* [Задание] Продолжите текст о Беле Тарре, начав сразу после его последнего предложения.

* [Фрагмент]
——————
Бела Тарр: Цикл завершен, работа сделана

 

В рамках ММКФ состоялась ретроспектива Белы Тарра, где была представлена последняя картина режиссера «Туринская лошадь». В Москве Бела Тарр лично представил свой «прощальный фильм».

 

О своем уходе из кинематографа

Все, что я хотел сказать в своих фильмах, я уже сказал. Круг замкнулся. Цикл завершен. Я 34 года занимаюсь кино, и все эти годы пытался приблизиться к чему-то, пытался что-то понять, и передать это так, как я вижу. Я не хотел быть именно режиссером, мною двигало нечто иное. Все, что я делал бы дальше – было бы повтором. Этим бы я обидел вас. Потому что все вы взрослые люди, умеющие чувствовать. И я должен давать вам самое лучшее. Быть режиссером — это занятие буржуазное. Поэтому я не хочу быть режиссером. Цикл завершен, работа сделана.
——————
* [Исходные данные]
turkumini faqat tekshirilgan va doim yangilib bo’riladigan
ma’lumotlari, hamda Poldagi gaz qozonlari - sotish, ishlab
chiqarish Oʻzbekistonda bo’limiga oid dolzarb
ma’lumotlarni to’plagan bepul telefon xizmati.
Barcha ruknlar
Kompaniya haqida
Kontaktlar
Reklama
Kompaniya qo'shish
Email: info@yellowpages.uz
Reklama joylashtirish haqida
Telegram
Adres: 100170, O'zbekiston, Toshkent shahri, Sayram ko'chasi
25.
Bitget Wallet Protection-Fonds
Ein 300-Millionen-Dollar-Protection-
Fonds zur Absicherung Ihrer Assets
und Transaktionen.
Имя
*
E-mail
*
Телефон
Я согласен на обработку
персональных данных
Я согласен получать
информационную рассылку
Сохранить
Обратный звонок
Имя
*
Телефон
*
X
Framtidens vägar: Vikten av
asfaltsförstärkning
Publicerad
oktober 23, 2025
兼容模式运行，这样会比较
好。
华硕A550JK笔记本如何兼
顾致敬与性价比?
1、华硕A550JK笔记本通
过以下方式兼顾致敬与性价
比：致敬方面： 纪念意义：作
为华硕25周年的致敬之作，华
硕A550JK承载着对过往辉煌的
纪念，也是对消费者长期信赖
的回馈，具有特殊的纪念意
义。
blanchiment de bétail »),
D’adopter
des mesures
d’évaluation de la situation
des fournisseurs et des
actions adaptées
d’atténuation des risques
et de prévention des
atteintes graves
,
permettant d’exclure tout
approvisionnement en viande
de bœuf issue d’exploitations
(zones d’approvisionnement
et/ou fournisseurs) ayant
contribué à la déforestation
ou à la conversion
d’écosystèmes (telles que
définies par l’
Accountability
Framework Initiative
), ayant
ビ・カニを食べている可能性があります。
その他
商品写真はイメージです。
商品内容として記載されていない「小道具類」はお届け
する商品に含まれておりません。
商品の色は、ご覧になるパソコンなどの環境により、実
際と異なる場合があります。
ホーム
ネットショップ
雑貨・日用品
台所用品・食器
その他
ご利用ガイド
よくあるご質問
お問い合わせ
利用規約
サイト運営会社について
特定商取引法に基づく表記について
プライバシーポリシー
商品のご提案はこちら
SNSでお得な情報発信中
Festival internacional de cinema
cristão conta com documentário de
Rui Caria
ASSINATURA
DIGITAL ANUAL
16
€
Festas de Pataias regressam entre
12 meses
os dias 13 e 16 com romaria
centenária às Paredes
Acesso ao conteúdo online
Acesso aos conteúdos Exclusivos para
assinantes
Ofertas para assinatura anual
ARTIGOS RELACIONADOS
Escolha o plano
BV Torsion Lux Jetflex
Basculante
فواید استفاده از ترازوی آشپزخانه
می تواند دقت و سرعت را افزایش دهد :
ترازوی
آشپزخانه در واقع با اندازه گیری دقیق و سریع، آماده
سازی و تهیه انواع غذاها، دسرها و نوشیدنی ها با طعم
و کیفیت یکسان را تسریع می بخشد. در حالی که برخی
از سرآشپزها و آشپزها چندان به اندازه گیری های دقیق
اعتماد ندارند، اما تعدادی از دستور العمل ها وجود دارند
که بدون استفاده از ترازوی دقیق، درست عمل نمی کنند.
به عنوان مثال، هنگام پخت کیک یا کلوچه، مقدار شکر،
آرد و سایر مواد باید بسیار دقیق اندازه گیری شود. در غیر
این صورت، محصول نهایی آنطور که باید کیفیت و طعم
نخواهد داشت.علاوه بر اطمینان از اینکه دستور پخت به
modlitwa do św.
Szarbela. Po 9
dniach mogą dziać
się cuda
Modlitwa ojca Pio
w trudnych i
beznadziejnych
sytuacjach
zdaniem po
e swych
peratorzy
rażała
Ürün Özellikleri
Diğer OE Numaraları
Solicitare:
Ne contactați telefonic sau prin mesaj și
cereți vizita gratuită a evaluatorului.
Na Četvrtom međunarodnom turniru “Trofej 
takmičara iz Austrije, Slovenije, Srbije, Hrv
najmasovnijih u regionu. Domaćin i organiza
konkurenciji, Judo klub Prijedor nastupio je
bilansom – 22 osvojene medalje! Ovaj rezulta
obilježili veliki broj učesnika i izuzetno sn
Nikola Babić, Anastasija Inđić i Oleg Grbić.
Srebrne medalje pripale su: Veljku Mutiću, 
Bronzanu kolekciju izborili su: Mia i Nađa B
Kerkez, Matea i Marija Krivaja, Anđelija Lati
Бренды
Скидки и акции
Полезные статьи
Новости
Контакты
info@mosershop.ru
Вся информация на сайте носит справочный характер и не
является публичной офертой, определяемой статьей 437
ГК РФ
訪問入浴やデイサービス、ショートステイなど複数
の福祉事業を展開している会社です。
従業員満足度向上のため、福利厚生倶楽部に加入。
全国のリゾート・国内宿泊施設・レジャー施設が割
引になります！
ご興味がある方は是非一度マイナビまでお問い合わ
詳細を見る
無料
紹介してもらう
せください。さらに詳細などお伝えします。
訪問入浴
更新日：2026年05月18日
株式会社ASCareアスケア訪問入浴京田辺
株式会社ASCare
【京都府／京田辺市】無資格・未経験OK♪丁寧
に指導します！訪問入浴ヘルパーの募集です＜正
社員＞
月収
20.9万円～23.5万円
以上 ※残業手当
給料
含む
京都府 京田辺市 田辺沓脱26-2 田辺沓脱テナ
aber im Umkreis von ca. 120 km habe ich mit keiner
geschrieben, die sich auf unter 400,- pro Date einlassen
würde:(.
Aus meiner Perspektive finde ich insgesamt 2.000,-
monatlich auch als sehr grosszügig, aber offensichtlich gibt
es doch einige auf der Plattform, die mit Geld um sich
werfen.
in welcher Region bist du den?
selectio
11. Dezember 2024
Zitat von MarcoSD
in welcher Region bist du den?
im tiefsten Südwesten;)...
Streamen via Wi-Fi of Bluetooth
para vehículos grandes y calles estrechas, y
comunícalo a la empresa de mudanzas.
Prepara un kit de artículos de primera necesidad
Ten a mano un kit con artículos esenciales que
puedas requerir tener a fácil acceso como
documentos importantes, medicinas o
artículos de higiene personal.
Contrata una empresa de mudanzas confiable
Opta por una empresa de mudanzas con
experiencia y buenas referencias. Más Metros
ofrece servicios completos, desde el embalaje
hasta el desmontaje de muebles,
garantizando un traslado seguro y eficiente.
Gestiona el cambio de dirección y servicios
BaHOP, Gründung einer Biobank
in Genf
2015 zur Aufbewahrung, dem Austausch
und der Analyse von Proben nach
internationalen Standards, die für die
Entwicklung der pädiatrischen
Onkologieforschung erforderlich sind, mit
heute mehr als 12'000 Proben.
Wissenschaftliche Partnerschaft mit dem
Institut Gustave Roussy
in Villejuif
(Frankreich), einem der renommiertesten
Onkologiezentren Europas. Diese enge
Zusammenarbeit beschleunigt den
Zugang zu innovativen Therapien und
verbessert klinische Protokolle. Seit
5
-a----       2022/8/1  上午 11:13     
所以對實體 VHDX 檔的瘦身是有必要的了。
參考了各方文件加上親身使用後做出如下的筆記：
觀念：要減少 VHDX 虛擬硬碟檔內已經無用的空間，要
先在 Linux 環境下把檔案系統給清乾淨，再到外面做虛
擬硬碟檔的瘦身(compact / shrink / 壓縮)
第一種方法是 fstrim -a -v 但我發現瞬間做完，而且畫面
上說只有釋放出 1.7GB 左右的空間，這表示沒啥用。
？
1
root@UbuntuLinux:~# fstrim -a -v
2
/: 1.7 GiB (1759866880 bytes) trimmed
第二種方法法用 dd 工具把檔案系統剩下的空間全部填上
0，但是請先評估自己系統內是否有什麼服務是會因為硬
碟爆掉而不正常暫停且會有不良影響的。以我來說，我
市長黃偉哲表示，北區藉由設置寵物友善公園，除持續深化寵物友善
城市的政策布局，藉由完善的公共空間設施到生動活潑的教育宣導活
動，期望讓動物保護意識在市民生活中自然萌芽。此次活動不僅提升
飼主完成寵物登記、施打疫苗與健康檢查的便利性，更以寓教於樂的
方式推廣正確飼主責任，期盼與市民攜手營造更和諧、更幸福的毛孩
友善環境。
——————
* [Ответ]
 

Рай и ад

Мир таков, каким мы его делаем. Если мир – рай, то это мы его создали. Если ад – тоже мы. Это касается и меня. Мы должны нести ответственность. Поймите, я ни в одном своем фильме не выносил суждений. Я не говорю, что есть плохо, что есть хорошо. Моя задача была лишь показать мир таким, каким я его вижу. Попытаться понять всех живых существ, приблизится к ним с симпатией, почувствовать их. Понять то, что любое существо обладает достоинством. И все 34 года я говорю именно об этом. Поэтому я не знаю, является ли мир адом, или нет.

 

О героях «Туринской лошади»

Герои этого фильма делают то, что должны делать, они делают свою работу. Утром они встают, одеваются, едят… знакомо? Они достигли вершины холма, осмотрелись и поняли, что уезжать бессмысленно. За холмом было то же самое.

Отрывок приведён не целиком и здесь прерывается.